Posted at 8:57 PM, Nov 05, 2018
and last updated 2018-11-06 15:48:06-05

Some of the best researchers when it comes to brain health are tackling a growing concern among those who have ever laced up their cleats, gloves or skates. 

This as the Cleveland Clinic Lou Ruvo Center for Brain Health reconvened the Professional Sports Brain Health Coalition.

The group, comprised of doctors from the clinic as well as leaders of various sports leagues and companies, is working to promote safety through education, research, and awareness.

"He asked me what year it was and I said 1865. Then he asked me the score which I got correct.  He said he is 50 percent put him back in," Linden King said of the testing on the sideline after he was knocked out on the football field during his NFL career.

The former Raiders linebacker King remembers the way concussions were handled when he played in NFL nfl between 1977 and 1989 and watching the effects days later on game tape.

"I didn't line up right and I don't remember the whole second half of that game," King said.

With discoveries about the long-term impacts of concussions on brain health, athletes today aren't put in those positions.

Even though doctors understand more about what the repeated blows can do to a person, the treatment hasn't advanced nearly as much.

"If a person has a concussion we don't have much to offer aside from rest and a gradual return to play," said Dr. Charles Bernick, the associate director of the Lou Ruvo Center for Brain Health.

That's one of the things the Professional Sports Brain Health Coalition, led by Bernick, is hoping to tackle.

The group is currently studying the effects of brain trauma in fighters and bull riders, with more groups lining up, in hopes of one day hoping for better treatments.

"There could be the possibility in the future of actually having specific treatments, so if a concussion occurs we can actually treat them and help the brain repair faster," Bernick said.

While King still wonders what damage lurks inside his brain.

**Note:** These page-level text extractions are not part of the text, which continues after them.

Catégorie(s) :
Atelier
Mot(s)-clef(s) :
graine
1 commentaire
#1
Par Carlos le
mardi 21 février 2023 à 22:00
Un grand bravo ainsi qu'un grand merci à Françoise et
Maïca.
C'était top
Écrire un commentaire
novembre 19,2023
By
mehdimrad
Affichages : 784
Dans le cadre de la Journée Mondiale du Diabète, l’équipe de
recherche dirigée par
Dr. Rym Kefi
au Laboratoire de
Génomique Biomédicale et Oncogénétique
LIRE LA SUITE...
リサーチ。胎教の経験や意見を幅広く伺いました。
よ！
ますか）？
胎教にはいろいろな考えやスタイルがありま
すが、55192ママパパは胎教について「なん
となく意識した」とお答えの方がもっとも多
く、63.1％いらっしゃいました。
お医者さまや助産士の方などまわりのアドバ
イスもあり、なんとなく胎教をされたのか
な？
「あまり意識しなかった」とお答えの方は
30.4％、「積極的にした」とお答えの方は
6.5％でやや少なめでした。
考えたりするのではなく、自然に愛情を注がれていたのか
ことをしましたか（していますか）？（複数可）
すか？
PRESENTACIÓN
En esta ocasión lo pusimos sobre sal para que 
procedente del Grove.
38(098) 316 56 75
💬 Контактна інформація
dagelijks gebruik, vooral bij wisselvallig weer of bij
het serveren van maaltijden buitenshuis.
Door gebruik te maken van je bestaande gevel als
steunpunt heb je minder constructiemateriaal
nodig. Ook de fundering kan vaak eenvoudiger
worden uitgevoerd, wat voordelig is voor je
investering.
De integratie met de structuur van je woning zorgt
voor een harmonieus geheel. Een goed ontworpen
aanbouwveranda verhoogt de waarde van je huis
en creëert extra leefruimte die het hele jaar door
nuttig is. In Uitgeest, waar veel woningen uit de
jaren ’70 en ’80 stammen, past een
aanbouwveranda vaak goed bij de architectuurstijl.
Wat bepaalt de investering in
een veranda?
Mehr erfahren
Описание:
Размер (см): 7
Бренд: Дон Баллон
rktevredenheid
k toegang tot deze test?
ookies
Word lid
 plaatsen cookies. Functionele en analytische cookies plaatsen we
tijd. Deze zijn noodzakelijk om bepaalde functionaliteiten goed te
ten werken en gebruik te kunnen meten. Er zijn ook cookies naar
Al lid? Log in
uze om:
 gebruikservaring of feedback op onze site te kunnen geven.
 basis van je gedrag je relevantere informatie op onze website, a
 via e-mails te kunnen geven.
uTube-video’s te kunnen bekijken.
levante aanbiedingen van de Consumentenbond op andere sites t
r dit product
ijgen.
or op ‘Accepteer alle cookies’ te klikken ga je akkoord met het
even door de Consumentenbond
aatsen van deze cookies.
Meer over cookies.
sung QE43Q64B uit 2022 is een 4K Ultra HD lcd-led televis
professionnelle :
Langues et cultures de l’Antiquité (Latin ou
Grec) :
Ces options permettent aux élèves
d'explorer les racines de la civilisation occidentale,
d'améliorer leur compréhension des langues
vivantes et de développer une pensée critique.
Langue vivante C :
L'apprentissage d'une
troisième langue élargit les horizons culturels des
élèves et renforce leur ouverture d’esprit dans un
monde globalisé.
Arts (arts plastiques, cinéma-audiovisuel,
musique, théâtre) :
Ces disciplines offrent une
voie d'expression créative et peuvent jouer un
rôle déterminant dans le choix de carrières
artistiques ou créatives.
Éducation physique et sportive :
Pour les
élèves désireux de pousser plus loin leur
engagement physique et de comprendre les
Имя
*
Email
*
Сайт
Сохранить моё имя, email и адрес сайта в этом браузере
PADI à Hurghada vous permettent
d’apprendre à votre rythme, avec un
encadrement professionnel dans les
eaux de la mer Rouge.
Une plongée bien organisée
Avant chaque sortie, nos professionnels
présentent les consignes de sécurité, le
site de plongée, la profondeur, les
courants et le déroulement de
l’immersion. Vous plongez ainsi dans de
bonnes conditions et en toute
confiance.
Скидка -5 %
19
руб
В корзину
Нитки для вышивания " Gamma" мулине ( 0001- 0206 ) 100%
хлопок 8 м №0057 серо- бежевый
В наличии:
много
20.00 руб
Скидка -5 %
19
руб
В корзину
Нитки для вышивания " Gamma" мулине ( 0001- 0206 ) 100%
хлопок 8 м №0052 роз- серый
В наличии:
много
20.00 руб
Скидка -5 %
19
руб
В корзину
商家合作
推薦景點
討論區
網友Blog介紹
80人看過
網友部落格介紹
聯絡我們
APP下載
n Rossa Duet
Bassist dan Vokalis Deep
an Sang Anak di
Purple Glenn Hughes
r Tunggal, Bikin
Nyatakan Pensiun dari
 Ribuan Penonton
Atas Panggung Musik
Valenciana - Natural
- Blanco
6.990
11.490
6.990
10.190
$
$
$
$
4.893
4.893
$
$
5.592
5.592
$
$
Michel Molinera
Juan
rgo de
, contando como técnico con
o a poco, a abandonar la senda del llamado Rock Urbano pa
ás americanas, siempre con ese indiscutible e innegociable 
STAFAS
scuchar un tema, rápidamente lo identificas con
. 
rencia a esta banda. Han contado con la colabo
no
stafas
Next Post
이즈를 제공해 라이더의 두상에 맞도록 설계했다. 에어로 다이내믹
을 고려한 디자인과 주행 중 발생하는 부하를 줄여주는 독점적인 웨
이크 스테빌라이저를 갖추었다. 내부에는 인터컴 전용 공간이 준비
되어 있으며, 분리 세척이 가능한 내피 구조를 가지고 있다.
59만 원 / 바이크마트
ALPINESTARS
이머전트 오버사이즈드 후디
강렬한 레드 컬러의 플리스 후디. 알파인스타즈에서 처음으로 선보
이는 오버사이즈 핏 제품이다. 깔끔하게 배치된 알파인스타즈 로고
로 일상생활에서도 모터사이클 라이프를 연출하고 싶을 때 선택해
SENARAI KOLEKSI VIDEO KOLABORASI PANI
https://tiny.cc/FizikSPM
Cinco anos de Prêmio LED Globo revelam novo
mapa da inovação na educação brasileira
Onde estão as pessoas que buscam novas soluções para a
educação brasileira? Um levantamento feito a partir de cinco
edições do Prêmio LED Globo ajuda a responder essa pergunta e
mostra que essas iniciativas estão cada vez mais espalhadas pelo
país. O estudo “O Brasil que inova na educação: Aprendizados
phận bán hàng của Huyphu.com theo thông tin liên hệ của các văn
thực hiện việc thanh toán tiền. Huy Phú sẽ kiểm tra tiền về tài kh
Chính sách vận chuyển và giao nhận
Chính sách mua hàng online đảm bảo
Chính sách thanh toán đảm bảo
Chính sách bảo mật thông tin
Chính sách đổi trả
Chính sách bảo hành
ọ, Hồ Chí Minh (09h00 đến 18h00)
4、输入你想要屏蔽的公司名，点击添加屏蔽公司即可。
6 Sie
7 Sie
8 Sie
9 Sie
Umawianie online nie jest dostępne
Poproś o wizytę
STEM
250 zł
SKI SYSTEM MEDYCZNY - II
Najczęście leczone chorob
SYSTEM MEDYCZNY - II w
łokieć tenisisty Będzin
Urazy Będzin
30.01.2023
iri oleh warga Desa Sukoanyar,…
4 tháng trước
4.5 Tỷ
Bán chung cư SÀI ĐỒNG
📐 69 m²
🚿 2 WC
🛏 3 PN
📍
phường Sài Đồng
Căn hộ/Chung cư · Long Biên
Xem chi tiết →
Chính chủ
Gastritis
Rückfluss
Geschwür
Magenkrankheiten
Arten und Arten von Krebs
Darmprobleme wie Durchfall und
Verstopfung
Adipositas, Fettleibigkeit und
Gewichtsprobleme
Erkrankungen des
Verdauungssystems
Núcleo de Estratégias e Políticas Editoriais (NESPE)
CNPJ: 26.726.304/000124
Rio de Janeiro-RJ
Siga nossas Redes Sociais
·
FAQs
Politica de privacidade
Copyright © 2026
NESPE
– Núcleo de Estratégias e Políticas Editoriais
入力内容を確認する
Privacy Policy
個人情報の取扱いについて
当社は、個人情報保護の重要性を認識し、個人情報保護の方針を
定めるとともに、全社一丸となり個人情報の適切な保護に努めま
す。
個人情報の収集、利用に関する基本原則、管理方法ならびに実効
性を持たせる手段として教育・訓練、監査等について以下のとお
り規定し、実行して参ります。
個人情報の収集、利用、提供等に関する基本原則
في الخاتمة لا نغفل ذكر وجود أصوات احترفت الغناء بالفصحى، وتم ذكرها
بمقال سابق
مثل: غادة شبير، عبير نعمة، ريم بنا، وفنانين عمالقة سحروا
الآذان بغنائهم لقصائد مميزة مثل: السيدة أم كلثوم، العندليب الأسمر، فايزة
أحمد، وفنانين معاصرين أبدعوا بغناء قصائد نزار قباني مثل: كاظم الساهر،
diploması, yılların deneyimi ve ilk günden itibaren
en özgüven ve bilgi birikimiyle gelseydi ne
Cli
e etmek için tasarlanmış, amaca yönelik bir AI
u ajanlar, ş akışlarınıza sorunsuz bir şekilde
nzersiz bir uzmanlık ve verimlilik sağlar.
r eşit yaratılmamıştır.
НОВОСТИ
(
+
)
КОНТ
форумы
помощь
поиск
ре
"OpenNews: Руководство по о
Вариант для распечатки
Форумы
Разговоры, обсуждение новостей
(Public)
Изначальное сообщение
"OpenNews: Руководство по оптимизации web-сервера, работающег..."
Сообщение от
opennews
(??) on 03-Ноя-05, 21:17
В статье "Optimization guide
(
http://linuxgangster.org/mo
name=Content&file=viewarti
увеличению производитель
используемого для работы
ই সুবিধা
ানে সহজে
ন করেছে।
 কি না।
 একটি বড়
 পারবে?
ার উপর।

He says with research and current treatments he wouldn't hesitate to let his grandson step onto that field.

"You don't want to not play sports because of injury, you want to minimize but there is a risk in everything you do," King said.

Researchers say the goal of the coalition isn't to discourage involvement in the sports but rather to educate athletes young and old about the issues they could encounter and how to avoid those dangers.

The group is hoping to reconvene early in 2019 to continue pushing the research closer to the goal line.